È veramente difficile non provare un istintivo moto di simpatia per un personaggio come Lizzo. Certo, qualcuno potrebbe sentirsi non poco oppresso da una personalità così travolgente e priva di filtri come la sua, basta però la sua risata trascinante, o volendo un bel video in cui insegna a twerkare a ritmo di flauto traverso, per rendersi conto che dietro le dichiarazioni pompose e la grandeur vocale si nasconde una ragazza piena di energia e autoironia, tanto una valida ambasciatrice della body-positivity (la copertina che potete guardare qui sopra dice tutto in merito) che un'autentica cazzona della porta accanto, quella con cui tornare a essere brufolosi quindicenni anche solo per un pomeriggio.
Approdata dopo una lunga gavetta alla volta del contratto major, “Cuz I Love You” è sotto molti punti di vista la presentazione presso il grande pubblico dello strabordante temperamento di Melissa Jefferson, di una polivalenza espressiva che la porta a cantare, rappare, comporre e suonare senza soluzione di continuità, offrendo un saggio compatto e serratissimo di black-music pimpante, energica, estremamente variegata.
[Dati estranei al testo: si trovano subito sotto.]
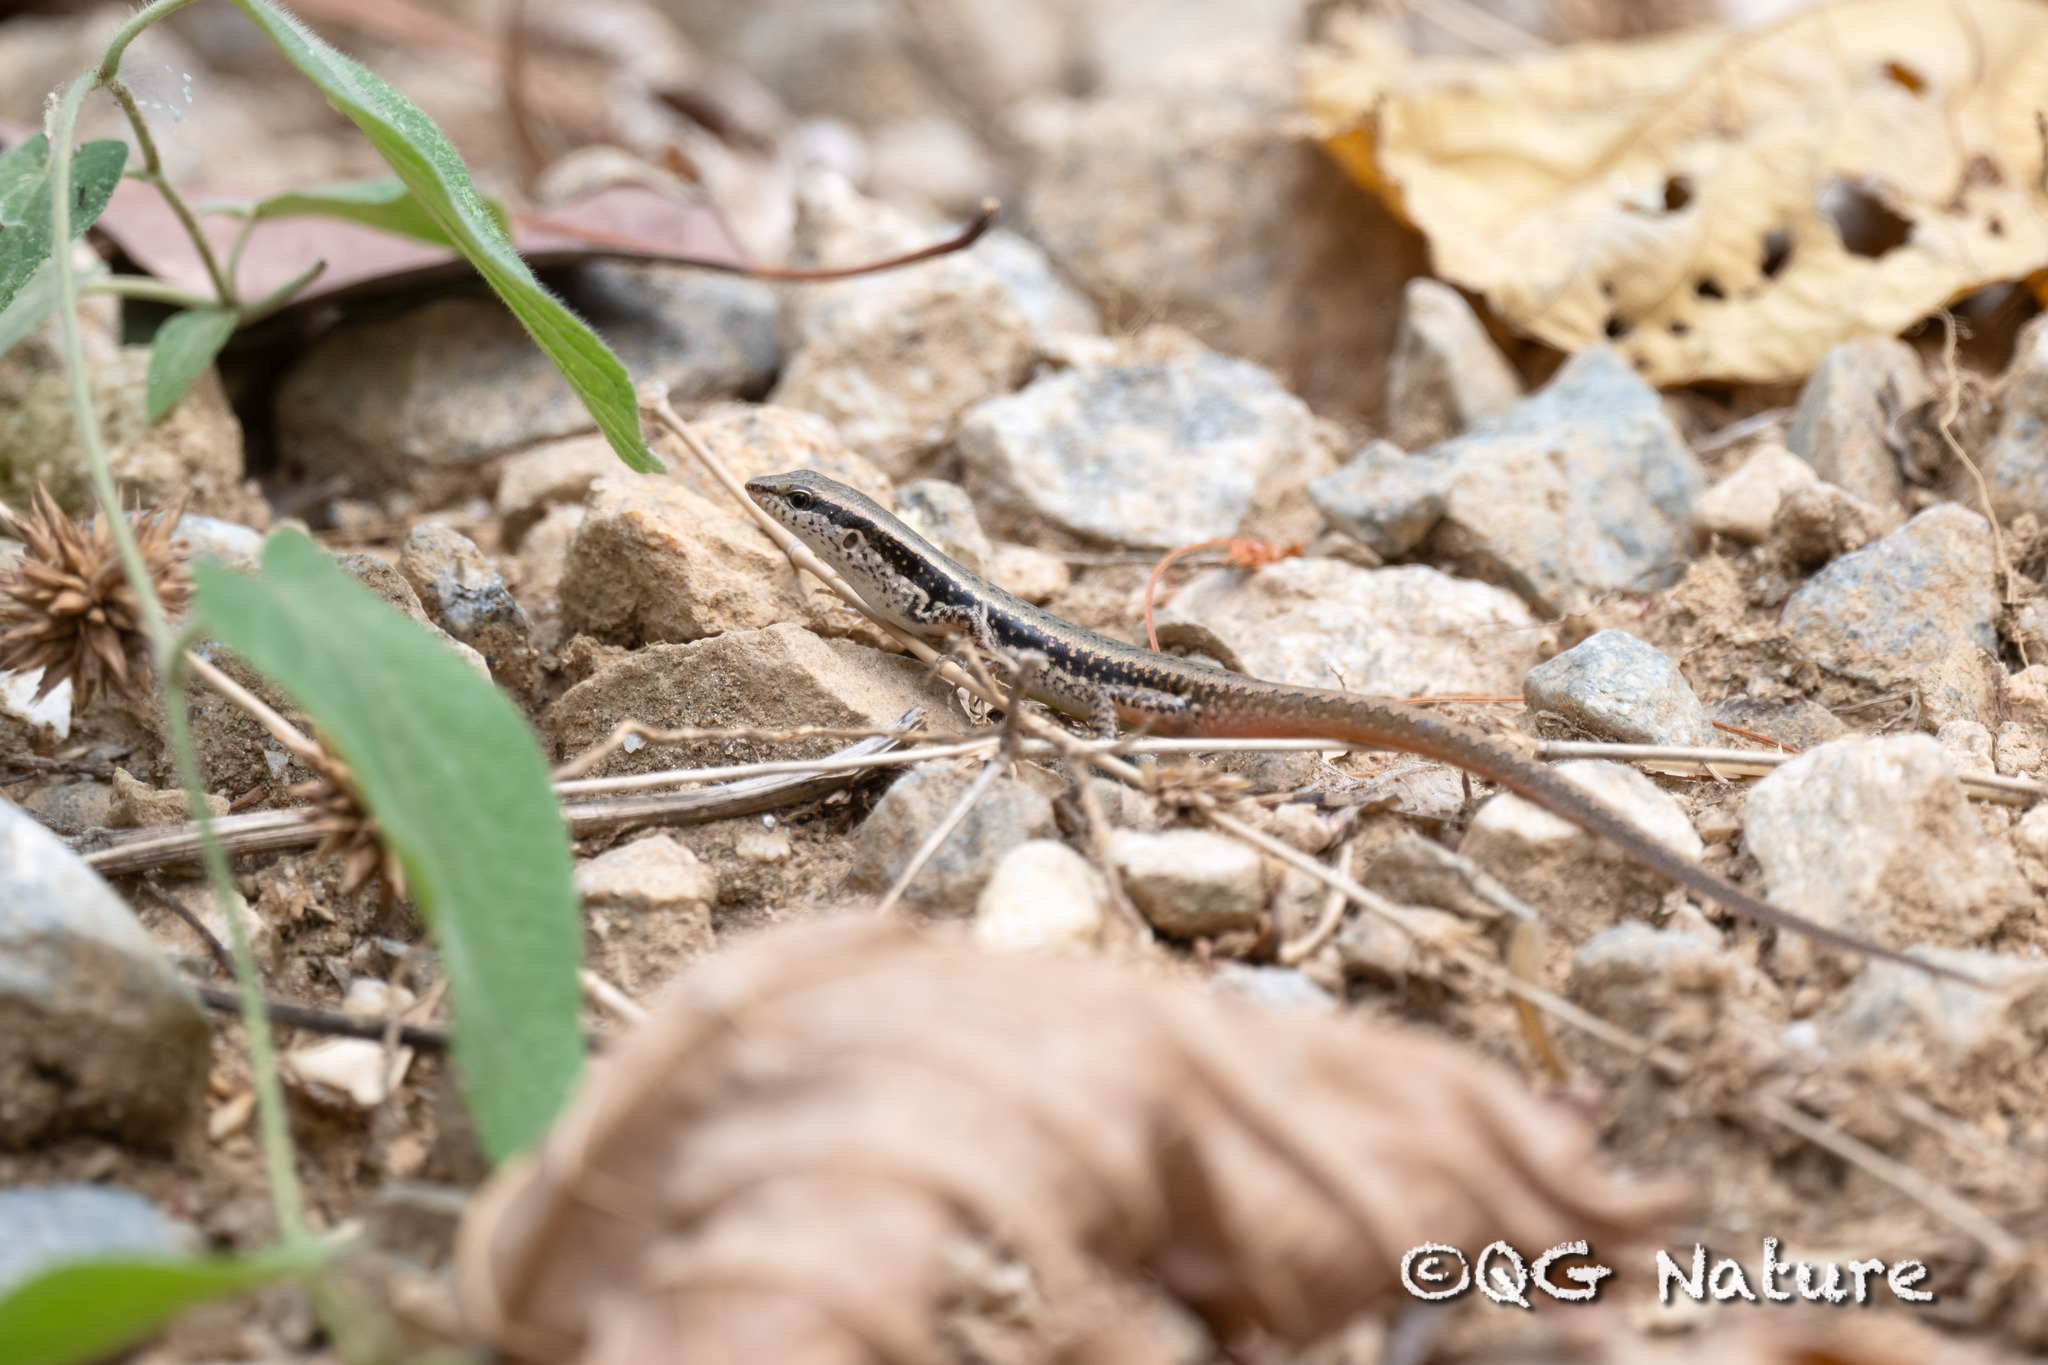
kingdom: Animalia
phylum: Chordata
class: Squamata
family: Scincidae
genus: Sphenomorphus
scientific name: Sphenomorphus maculatus
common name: Maculated forest skink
Basta però la forza del proprio carattere a trainare un intero disco?
Innegabilmente i tre brani estratti hanno esposto nella maniera migliore il contenuto dell'album e i suoi temi principali, sia sonori che concettuali, introducendo con pienezza di risultati l'intero universo espressivo di Lizzo. “Juice”, singolo che da tempo anima anche le rotazioni radiofoniche italiane, è pura brillantezza vintagista, un esplosivo saggio disco-rap in cui Jefferson riesce sia a tirare fuori la sua Aretha interiore (la mente corre però anche alla grinta vocale di Cheryl Lynn) che a trasformarsi nella più decisa e fiduciosa Mc in circolazione, dalla verve inarrestabile e dalla positività contagiosa. E se qua sono bassi e ottoni anni Settanta a farla da padroni, è il bounce di New Orleans a prevalere in “Tempo”, fluido esercizio rap in cui l'autrice fa assoluta chiarezza sulle qualità del suo flow, mostrandosi tanto fiera quanto sciocca, se l'occasione lo richiede (nel caso il contributo di Sua Maestà Missy Elliott sa come evitare di buttare il tutto in caciara).
All'altro estremo, la title track, strategicamente posta ad apertura di sipario, è pura enfasi canora, momento di grandeur emotiva e visceralità soul che modernizza l'impianto sonoro doo-wop alla luce del contemporaneo eclettismo black.
Tre singoli, tre assalti alla giugulare delle classifiche del 2019, in virtù di una freschezza che sa essere avvincente anche a non guardare troppo agli imperanti paradigmi degli ultimi anni. È un peccato che, fatte salve altre rare eccezioni, siano gli unici punti salienti di un disco che ripone troppa fiducia nella conduzione del suo pilota, perdendo di vista sia la strada che il tragitto da percorrere. Troppo smaniosa di porsi al centro della narrazione, di far passare con tutta la forza necessaria il messaggio pieno di fiducia connaturato al suo percorso e all'album stesso, Lizzo finisce col far perdere alle canzoni nerbo ed efficacia melodica, spesso puntando a eccessive semplificazioni o a ovviabili scorciatoie, tese a trarre il massimo dal minor sforzo possibile.
Se il tiro di “Like A Girl” prende da vicino la faciloneria electropop di “Sorry Not Sorry” di Demi Lovato, con tutti gli orpelli vocali annessi, “Jerome” tira fin troppo per le lunghe un banale j'accuse contro lo sciocco amante di turno, accennando appena un vago abito melodico a coprire la datata cornice r&b anni 00. Meglio insomma quando la dirompenza di Jefferson può esprimersi senza filtri compositivi, sfoderando punte di acuta sensualità (il torrido crescendo di “Lingerie”) o veri e propri anthem, capaci di riempire palazzetti interi (i gloriosi attacchi dell'inno rap “Soulmate”). Qui sì che si riesce davvero a godere di tutta l'eccezionale esuberanza di Lizzo.
Non si prenda comunque il progetto come una mezza delusione. Se è vero che i singoli hanno fatto venire un'incontenibile acquolina in bocca a moltissimi, nondimeno “Cuz I Love You” costituisce un notevole passo in avanti rispetto ai primi due album, quelli sì effettivamente stentati e privi di particolare nerbo. Per arrivare a diventare la nuova Aretha Franklin, come la stessa musicista ambisce a essere, ci sarà comunque bisogno di ulteriore maturazione. La strada imboccata è senz'altro quella giusta.